Solutions organisationnelles et techniques mises en place pour les cas d'urgence

  • Accès à la solution de prescription en lecture/écriture uniquement pour les praticiens. Accès en lecture seule pour les étudiants en médecine et les paramédicaux. Pas d'accès en lecture pour les secrétaires médicales.
  • Saisie et validation de la prescription uniquement par les praticiens : chefs de service en PH, internes (pas de séniorisation de la prescription).
  • De nuit, permanence assurée dans les services par les internes avec séniorisation. Les étudiants en médecine (4, 5 et 6ième année – en externat) peuvent saisir et valider le motif d'entrée du patient et ses pathologies actives (comorbidités) ce qui sert aussi au codage.
  • Pas de possibilité offerte dans l'outil concernant des protocoles de saisie/validation provisoire par les personnels soignants avec validation rétroactive par un praticien.

Etablissement

CH de Beauvais

Solutions organisationnelles et techniques mises en place pour les cas d'urgence

  • Pas de séniorisation concernant la prescription (un interne peut aussi bien prescrire qu'un praticien).
  • Les infirmières ne peuvent pas prescrire via la solution logicielle – leur code d'accès ne le leur permet pas
  • Validation par la pharmacie uniquement de jour. Ouverture sinon le samedi et le dimanche matin pour la validation des prescriptions.
  • En cas d'urgence de nuit ou week-end, possibilité pour les infirmières et les sages-femmes d'administrer, de manière temporaire, un médicament sans prescription et sans limitation de molécule (dans la solution, au sein de la colonne « ajout ponctuel »). Validation rétroactive réalisée par le médecin.

Etablissement

Institut Mutualiste Montsouris

Solutions organisationnelles et techniques mises en place pour les cas d'urgence

  • Présence à tous les étages d'un médecin pour effectuer les prescriptions et saisir le traitement personnel
  • Existence de profils et de droits d'accès spécifiques pour les médecins et les personnels soignants
  • Pas de prescription par les personnels soignants.
  • Au sein de l'outil, des cases pré-remplies, avec la possibilité de modifier différentes informations (posologie …).
  • Validation systématique par la pharmacie (450 prescriptions par jour), sauf pour celles effectuées la nuit (validation le matin).
  • En situation d'urgence :
    • Possibilité dans l'outil de faire « une administration d'un médicament non prescrit ». Possibilité offerte sur tout le livret thérapeutique (et non limité à certaines molécules). Validation a posteriori par les médecins de cette administration
    • Sinon, établissement dans les services de protocoles spécifiques pour des prescriptions urgentes. Dans l'outil, obligation d'inscrire des motifs et des commentaires

Interopérabilité des systèmes

S'assurer que la solution de prescription puisse être interopérable avec le SIH existant est un prérequis / argument de décision dans le choix de la solution logicielle.
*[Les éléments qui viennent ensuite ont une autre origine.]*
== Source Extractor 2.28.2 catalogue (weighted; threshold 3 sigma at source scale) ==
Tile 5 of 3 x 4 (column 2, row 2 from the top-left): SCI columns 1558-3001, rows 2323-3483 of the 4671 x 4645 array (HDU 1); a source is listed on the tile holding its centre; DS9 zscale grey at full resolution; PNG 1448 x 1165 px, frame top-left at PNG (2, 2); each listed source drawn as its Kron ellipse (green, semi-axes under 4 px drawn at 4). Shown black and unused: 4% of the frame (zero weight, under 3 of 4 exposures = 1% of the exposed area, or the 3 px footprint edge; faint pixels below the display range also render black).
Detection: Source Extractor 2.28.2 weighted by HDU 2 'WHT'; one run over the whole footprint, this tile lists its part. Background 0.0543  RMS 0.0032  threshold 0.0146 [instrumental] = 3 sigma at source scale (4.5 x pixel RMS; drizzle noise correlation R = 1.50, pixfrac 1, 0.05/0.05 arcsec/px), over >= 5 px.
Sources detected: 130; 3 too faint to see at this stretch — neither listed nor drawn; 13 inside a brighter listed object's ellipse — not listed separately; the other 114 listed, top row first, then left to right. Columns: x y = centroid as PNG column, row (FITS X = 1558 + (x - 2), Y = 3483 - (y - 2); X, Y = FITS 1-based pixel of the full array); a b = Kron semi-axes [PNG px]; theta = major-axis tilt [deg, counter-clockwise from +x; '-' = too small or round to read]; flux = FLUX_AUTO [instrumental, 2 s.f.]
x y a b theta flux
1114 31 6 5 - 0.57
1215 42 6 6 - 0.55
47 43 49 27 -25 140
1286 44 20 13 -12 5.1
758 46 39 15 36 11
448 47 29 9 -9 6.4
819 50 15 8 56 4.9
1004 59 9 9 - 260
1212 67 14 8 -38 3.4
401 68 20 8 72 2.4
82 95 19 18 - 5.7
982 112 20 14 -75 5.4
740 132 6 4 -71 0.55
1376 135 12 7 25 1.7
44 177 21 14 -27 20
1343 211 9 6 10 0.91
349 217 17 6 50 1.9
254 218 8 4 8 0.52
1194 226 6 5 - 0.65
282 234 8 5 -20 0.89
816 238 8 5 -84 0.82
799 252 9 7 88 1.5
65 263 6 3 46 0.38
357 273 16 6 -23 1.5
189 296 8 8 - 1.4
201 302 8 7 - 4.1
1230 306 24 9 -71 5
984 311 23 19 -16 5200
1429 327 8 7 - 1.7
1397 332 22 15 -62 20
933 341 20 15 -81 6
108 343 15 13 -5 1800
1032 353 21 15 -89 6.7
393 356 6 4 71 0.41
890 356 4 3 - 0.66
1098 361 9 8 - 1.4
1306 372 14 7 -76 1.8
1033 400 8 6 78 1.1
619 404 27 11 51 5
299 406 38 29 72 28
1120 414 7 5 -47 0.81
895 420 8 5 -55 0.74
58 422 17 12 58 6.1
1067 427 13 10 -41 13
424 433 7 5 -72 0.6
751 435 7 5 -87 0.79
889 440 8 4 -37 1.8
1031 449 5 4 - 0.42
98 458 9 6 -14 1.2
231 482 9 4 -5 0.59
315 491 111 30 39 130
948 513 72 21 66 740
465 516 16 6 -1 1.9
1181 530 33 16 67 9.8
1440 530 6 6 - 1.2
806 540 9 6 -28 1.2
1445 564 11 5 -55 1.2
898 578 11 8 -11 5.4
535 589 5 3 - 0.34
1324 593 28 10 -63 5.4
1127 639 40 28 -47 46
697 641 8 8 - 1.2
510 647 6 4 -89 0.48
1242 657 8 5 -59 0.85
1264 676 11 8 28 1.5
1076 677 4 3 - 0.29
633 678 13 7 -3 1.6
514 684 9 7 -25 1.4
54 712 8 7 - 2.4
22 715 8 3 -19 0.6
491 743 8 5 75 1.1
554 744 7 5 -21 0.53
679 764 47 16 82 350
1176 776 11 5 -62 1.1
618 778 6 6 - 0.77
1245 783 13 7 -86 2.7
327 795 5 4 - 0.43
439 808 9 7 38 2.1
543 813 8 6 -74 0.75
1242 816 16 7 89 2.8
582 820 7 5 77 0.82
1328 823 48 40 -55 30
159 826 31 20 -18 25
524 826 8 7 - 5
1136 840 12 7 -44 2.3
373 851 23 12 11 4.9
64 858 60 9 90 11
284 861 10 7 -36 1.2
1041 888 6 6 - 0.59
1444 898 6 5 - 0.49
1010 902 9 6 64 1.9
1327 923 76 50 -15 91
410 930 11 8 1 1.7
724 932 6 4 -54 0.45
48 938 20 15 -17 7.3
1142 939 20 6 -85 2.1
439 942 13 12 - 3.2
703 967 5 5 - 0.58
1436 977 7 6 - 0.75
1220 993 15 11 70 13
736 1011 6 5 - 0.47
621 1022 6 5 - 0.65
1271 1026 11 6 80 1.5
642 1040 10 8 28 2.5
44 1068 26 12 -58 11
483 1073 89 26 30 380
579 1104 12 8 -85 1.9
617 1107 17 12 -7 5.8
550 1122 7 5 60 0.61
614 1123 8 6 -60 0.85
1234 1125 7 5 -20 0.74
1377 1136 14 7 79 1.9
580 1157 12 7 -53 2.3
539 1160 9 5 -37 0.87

Les objectifs de l'interopérabilité sont notamment les suivants :

  • Identification du patient,
  • Données de séjour,
  • Partage de données physiologiques (âge, sexe, poids, terme de la grossesse),
  • Partage des données biologiques,  Identification des pathologies interférant avec la sécurisation de la prescription (insuffisance rénale, hépatique, respiratoire, dénutrition, etc.),
  • Identification des intolérances médicamenteuses,
  • Identification des traitements personnels,

Dans l'idéal, cette interopérabilité doit être créée avec :

  • Le logiciel de Dossier Patient Informatisé : exhaustivité et suivi cohérent du plan de soin,
  • Le logiciel de stock de la pharmacie : liste des médicaments disponibles à la pharmacie et évolution des stocks,
  • Les logiciels spécifiques par discipline, ex : logiciel d'anesthésie. Lors de la consultation, le praticien relève les antécédents médicaux, évalue les risques et prescrit des thérapeutiques en préparation de l'intervention (prémédication, antibioprophylaxie, traitement personnel…) :
    • Dans les établissements réalisant des interventions avec anesthésie, l'équipe d'anesthésistes joue ainsi un rôle important dans la prise en charge médicamenteuse des patients.
    • La plupart des équipes d'anesthésistes utilisent un logiciel de consultation qu'il convient d'interfacer avec le dossier patient informatisé (DPI) afin d'alimenter
  • Pour éviter les problèmes liés à la maintenance de l'interface, l'utilisation d'un DPI intégrant un module de consultation d'anesthésie reste la solution à privilégier en cas de changement de logiciel.

Des interfaces sont à organiser avec :

  • les services d'imagerie, de laboratoire, d'anatomopathologie : prescriptions, résultats au fil de l'eau,
  • les logiciels d'examens diagnostiques et/ou thérapeutiques : par exemple compte rendu d'examens de cardiologie interventionnelle, compte rendu d'examen de gastroentérologie…
  • Possibilité d'intégration de DPI spécifiques sur la réanimation, la maternité, les urgences tout en permettant la continuité du parcours de soin,
  • Mise en oeuvre des liens vers d'autres structures : EFS, Trajectoire, …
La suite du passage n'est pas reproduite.